Trump's showing last Tuesday shows that many of his voters only come out to support him, not the GOP as a whole. While plenty of loyal Republicans will still come out in Georgia with control of the Senate on the line, I suspect a good number won't bother now that the president GOP voters adore has said that America's elections are rigged. Democrats, meanwhile, sense an unusual opportunity to turn out even more voters, including those who may not have voted on Nov. 3 because they assumed Georgia would remain red no matter what — and now they have an opportunity to reshape power in Washington.   

Take, for instance, the message from former Minnesota congresswoman Michele Bachmann, who posted a video to social media where she appealed to God to "SMASH the clay jar of deceit in America. SMASH the clay jar of delusion in the United States of America. SMASH the delusion, Father, that Joe Biden is our president.
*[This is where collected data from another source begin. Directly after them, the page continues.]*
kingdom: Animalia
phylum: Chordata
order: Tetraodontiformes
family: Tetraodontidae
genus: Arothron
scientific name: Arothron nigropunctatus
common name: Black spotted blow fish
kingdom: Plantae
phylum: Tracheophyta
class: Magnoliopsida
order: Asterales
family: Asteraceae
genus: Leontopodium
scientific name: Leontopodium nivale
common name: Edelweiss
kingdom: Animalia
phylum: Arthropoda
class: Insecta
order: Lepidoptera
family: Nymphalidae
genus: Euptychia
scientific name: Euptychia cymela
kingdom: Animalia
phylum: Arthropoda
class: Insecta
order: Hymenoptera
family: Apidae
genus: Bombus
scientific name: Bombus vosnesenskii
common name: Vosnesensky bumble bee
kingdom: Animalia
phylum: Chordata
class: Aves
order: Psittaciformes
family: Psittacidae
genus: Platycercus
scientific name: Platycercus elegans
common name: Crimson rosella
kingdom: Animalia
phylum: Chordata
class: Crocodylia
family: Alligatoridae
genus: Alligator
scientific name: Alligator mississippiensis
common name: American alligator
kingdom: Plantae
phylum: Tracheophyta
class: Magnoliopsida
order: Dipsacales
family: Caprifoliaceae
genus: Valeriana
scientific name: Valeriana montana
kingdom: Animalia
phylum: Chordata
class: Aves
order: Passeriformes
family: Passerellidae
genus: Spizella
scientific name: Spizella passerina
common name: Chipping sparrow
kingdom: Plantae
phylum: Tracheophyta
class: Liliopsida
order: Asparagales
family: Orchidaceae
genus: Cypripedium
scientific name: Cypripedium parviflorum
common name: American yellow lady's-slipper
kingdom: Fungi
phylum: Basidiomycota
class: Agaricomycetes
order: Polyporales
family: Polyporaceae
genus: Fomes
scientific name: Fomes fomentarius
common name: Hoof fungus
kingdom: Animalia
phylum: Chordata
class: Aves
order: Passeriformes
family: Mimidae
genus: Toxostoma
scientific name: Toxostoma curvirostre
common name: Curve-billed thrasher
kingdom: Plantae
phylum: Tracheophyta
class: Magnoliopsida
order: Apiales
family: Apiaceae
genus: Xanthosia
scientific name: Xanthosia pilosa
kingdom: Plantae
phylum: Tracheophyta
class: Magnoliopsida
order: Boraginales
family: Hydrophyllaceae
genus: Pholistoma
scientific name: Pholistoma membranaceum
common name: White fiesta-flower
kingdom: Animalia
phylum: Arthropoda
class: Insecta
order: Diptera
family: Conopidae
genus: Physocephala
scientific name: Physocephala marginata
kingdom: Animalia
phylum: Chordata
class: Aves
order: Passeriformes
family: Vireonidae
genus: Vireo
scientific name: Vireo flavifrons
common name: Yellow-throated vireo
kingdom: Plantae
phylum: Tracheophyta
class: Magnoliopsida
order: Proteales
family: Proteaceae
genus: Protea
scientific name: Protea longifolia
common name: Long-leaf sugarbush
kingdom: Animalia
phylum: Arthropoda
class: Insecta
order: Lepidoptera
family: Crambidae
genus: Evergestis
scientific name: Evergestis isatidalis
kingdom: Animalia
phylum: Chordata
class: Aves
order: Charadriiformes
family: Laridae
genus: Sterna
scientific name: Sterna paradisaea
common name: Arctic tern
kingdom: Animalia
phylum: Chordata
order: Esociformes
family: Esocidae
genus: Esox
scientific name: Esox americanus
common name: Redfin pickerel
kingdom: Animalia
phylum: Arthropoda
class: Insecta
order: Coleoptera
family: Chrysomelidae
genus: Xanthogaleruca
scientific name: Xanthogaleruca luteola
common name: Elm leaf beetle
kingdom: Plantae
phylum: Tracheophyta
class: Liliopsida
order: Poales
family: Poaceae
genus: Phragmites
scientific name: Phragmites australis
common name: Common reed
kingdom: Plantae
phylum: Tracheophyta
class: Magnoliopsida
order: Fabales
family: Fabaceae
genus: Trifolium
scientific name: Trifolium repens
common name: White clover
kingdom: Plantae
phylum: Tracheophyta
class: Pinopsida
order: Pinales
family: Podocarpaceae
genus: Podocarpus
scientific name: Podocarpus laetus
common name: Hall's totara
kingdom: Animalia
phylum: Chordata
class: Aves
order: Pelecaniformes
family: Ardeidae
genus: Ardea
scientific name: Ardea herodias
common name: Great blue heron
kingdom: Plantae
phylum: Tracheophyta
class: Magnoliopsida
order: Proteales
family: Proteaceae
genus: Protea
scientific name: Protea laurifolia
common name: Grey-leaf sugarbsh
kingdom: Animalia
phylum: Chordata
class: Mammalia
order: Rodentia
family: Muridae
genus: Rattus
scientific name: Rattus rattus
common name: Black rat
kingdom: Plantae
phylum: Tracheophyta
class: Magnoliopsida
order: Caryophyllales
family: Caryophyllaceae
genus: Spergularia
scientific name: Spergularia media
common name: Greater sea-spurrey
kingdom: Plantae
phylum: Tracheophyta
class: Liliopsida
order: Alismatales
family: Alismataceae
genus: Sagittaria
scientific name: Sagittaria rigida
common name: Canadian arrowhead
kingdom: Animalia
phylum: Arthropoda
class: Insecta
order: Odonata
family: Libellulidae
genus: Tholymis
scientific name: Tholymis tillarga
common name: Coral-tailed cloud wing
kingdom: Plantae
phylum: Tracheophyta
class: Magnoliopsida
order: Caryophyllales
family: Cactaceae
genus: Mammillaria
He is not." Extremist rhetoric like that is likely why 70% of Republicans now say they don't believe the 2020 election was free and fair, compared to the 35% who held similar beliefs before the election.

On the other side of the coin, Sen. Joe Manchin of West Virginia, easily the most conservative Democrat in the Senate, has done multiple Fox News interviews to calm the fears of moderate voters who are reluctant to see Democrats control that body, promising to block any progressive agenda presented by Biden. As usual, Democrats and Republicans are simply not playing the same game. 

Trump, meanwhile, is simply playing aggrieved and trying to fleece the rubes one more time while he still holds office, telling his worshipers that the system is out to get him. It's a distinctly odd thing for the president of the United States to say, but he continues to schedule rallies and raise funds — same grift, different day. All this will work just about as well as his "big, beautiful wall" on the Mexican border, his long-promised replacement for the Affordable Care Act and all the promises to throw agents of the "deep state" in prison. But even if Republicans lose in the short term, they're setting the stage for new restrictions on voting in states they control by pointing to Trump's false claims of fraud. Much the same thing happened after 2016, paving the way for the new voting rules that helped create the confusion of 2020.